Despite the noted limitations of this exploratory study, recommendations for changing facility practice can be made at this time. If possible, facilities should investigate how they can support choice of mealtime table location and tablemate (McKee et al. 1999) so that the social and physical environments are to the preference of residents. For example, a more ‘restaurant style’ offering could be provided, where tablemates make reservations for a table with names of tablemates, or show up to the dining hall as groups ready to be seated by staff. Further, staff need to be educated on their important role in stimulating table interactions and helping residents to feel included and part of the group when interactions occur amongst staff and residents. ‘Playing favourites’ was something alluded to by both staff and residents in their side conversations with the research team, and this has the potential to affect quality of life and adaptation to facility living.
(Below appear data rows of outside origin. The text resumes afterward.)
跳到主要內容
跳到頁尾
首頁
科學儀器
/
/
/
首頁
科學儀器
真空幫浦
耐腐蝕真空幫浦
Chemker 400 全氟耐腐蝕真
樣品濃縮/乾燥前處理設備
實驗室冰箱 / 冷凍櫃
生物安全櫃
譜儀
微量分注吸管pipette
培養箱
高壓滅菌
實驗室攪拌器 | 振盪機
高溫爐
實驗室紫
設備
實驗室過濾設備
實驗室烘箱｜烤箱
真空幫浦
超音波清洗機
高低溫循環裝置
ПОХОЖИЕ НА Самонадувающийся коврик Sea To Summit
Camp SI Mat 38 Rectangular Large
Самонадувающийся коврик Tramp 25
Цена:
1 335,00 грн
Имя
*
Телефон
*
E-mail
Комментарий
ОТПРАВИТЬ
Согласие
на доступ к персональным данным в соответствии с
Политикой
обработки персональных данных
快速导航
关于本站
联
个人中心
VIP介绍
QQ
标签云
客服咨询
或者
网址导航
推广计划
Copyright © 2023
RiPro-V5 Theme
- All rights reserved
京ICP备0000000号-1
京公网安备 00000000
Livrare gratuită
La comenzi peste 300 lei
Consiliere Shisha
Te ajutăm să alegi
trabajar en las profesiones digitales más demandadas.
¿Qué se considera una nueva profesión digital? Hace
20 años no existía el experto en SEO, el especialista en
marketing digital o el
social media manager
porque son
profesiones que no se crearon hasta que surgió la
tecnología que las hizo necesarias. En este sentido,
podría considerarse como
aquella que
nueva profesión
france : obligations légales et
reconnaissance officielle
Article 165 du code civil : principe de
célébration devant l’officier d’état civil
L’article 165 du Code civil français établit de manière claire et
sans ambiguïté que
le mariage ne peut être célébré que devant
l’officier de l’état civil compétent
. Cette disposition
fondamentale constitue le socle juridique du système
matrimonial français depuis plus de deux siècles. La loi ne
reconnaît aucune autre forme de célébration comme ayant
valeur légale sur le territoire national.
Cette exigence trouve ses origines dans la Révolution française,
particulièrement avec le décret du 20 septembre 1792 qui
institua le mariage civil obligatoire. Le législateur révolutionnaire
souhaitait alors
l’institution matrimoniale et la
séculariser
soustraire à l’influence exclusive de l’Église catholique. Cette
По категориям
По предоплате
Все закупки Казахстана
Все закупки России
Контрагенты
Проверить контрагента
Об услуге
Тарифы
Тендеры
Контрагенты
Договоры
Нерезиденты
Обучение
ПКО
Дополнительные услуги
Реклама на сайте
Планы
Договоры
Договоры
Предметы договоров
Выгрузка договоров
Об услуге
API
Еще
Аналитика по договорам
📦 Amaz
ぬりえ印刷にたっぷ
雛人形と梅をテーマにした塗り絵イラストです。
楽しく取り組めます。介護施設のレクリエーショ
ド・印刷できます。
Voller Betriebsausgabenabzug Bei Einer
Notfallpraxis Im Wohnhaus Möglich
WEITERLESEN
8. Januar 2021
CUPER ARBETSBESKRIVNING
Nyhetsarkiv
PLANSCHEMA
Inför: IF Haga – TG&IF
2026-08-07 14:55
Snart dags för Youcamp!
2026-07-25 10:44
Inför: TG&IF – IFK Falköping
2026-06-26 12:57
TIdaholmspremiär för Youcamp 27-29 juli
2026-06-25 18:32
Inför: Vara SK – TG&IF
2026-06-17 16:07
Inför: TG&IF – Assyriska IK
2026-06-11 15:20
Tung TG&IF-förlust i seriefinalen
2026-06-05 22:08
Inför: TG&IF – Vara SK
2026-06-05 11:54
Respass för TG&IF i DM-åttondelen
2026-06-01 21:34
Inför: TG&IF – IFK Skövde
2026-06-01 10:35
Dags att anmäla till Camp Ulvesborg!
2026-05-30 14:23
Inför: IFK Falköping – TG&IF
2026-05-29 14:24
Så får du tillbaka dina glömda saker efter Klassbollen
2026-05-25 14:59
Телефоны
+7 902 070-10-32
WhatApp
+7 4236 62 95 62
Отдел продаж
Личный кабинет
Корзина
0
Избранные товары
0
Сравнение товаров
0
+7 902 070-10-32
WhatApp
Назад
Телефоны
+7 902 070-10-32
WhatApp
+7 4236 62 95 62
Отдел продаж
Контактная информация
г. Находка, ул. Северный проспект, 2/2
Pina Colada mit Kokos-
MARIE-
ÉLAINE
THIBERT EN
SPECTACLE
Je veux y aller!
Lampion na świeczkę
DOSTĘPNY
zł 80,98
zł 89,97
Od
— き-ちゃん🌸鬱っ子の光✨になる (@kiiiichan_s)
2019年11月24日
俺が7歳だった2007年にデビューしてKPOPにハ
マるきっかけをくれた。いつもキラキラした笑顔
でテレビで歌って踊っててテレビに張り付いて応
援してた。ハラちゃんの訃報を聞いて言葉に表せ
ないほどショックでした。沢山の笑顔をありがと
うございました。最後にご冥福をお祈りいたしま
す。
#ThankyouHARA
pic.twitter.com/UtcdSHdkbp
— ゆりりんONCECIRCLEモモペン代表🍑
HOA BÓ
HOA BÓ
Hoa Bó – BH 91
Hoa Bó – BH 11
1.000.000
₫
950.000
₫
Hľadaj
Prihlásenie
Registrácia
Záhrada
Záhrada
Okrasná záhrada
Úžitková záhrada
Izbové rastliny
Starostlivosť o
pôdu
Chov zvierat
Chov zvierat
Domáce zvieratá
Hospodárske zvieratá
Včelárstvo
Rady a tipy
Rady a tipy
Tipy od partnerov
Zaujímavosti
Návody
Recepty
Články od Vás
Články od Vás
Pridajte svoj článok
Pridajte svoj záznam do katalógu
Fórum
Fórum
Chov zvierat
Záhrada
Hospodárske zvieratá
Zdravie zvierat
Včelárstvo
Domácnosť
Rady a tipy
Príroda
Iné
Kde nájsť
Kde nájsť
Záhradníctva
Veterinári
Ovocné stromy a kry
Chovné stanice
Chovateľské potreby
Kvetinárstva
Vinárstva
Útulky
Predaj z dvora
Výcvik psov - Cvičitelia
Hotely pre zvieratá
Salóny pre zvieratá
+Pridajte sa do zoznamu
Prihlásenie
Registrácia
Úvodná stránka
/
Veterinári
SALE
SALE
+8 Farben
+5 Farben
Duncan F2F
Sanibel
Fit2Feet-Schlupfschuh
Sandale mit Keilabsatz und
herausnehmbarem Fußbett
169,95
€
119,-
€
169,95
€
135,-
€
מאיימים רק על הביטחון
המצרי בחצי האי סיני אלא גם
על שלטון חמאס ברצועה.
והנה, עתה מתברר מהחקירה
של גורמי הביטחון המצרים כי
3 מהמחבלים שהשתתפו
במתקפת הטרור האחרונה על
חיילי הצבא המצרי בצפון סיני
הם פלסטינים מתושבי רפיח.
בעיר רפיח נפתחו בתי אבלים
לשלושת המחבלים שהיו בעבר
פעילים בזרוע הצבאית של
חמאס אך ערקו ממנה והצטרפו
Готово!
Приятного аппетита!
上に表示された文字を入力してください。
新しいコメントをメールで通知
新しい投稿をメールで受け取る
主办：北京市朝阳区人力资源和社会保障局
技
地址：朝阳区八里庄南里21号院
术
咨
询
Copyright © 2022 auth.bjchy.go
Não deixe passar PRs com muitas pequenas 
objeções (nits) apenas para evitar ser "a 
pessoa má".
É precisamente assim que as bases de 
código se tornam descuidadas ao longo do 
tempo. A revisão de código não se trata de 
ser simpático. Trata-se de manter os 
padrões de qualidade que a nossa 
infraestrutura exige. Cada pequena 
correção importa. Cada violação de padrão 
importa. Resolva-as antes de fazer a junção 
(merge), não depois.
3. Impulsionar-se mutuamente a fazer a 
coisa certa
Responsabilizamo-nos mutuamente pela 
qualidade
To stimulate interactions amongst residents, table tents, flyers or other items that stimulate conversation could be introduced.

Conclusion

Examining mealtime is useful when trying to understand social and psychological health of older adults living in institutions, as it is a major social event of the day and may be one of the few activities that offers opportunities to socially interact with consistent companions. Mental attitude and relationships with caregivers and other residents are important to ‘thriving’ in nursing homes (Bergland and Kirkevold 2005); thus effort to improve attitudes and develop relationships in the mealtime context is important. Many things influence interactions and the facilitation role of staff and supportive leader residents can be called upon to initiate more social interaction amongst tablemates. Although exploratory, this research suggests several ways in which facilities can support social interaction amongst tablemates. Future work needs to empirically demonstrate the connection between staff–resident interaction and the effect on subsequent table interactions as well as the linkages between social interactions, their influences, appetite (Wikby and Fägerskiöld 2004) and quality of life in institutional environments.